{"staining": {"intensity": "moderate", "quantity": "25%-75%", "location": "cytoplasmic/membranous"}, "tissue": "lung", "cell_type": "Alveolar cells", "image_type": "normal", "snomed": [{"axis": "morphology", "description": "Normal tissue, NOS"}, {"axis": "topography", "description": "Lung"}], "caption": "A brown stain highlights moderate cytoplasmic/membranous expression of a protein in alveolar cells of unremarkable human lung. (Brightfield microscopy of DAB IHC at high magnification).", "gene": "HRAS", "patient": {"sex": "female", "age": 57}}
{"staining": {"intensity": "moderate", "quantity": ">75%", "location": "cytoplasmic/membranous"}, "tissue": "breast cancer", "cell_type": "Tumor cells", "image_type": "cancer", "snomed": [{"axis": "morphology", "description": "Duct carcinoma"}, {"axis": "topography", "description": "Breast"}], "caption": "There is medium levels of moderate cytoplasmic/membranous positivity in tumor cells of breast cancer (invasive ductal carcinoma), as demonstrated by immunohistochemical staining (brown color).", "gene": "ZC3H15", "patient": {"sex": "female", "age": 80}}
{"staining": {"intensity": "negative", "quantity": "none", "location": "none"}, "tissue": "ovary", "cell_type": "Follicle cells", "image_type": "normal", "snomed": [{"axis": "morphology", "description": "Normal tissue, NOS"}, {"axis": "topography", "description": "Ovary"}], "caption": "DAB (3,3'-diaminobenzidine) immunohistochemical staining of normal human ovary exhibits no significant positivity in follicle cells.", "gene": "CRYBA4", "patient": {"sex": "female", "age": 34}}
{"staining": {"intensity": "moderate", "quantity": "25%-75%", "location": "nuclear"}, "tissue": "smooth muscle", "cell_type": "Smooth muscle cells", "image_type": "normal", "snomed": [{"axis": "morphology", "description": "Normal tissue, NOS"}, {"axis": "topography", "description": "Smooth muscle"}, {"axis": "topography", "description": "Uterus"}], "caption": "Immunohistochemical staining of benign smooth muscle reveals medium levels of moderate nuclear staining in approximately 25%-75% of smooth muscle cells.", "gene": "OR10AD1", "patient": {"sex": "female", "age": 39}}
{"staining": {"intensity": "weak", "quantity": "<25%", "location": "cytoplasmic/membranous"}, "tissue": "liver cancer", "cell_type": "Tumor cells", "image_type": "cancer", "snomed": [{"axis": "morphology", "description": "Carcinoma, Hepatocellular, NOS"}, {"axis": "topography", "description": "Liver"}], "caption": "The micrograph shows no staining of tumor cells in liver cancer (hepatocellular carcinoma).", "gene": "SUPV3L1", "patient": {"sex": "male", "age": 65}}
# # #
■ **Work task**
From the first line through the last, repeat the entries exactly.

■ **Solution to the exercise**
{"staining": {"intensity": "moderate", "quantity": "25%-75%", "location": "cytoplasmic/membranous"}, "tissue": "lung", "cell_type": "Alveolar cells", "image_type": "normal", "snomed": [{"axis": "morphology", "description": "Normal tissue, NOS"}, {"axis": "topography", "description": "Lung"}], "caption": "A brown stain highlights moderate cytoplasmic/membranous expression of a protein in alveolar cells of unremarkable human lung. (Brightfield microscopy of DAB IHC at high magnification).", "gene": "HRAS", "patient": {"sex": "female", "age": 57}}
{"staining": {"intensity": "moderate", "quantity": ">75%", "location": "cytoplasmic/membranous"}, "tissue": "breast cancer", "cell_type": "Tumor cells", "image_type": "cancer", "snomed": [{"axis": "morphology", "description": "Duct carcinoma"}, {"axis": "topography", "description": "Breast"}], "caption": "There is medium levels of moderate cytoplasmic/membranous positivity in tumor cells of breast cancer (invasive ductal carcinoma), as demonstrated by immunohistochemical staining (brown color).", "gene": "ZC3H15", "patient": {"sex": "female", "age": 80}}
{"staining": {"intensity": "negative", "quantity": "none", "location": "none"}, "tissue": "ovary", "cell_type": "Follicle cells", "image_type": "normal", "snomed": [{"axis": "morphology", "description": "Normal tissue, NOS"}, {"axis": "topography", "description": "Ovary"}], "caption": "DAB (3,3'-diaminobenzidine) immunohistochemical staining of normal human ovary exhibits no significant positivity in follicle cells.", "gene": "CRYBA4", "patient": {"sex": "female", "age": 34}}
{"staining": {"intensity": "moderate", "quantity": "25%-75%", "location": "nuclear"}, "tissue": "smooth muscle", "cell_type": "Smooth muscle cells", "image_type": "normal", "snomed": [{"axis": "morphology", "description": "Normal tissue, NOS"}, {"axis": "topography", "description": "Smooth muscle"}, {"axis": "topography", "description": "Uterus"}], "caption": "Immunohistochemical staining of benign smooth muscle reveals medium levels of moderate nuclear staining in approximately 25%-75% of smooth muscle cells.", "gene": "OR10AD1", "patient": {"sex": "female", "age": 39}}
{"staining": {"intensity": "weak", "quantity": "<25%", "location": "cytoplasmic/membranous"}, "tissue": "liver cancer", "cell_type": "Tumor cells", "image_type": "cancer", "snomed": [{"axis": "morphology", "description": "Carcinoma, Hepatocellular, NOS"}, {"axis": "topography", "description": "Liver"}], "caption": "The micrograph shows no staining of tumor cells in liver cancer (hepatocellular carcinoma).", "gene": "SUPV3L1", "patient": {"sex": "male", "age": 65}}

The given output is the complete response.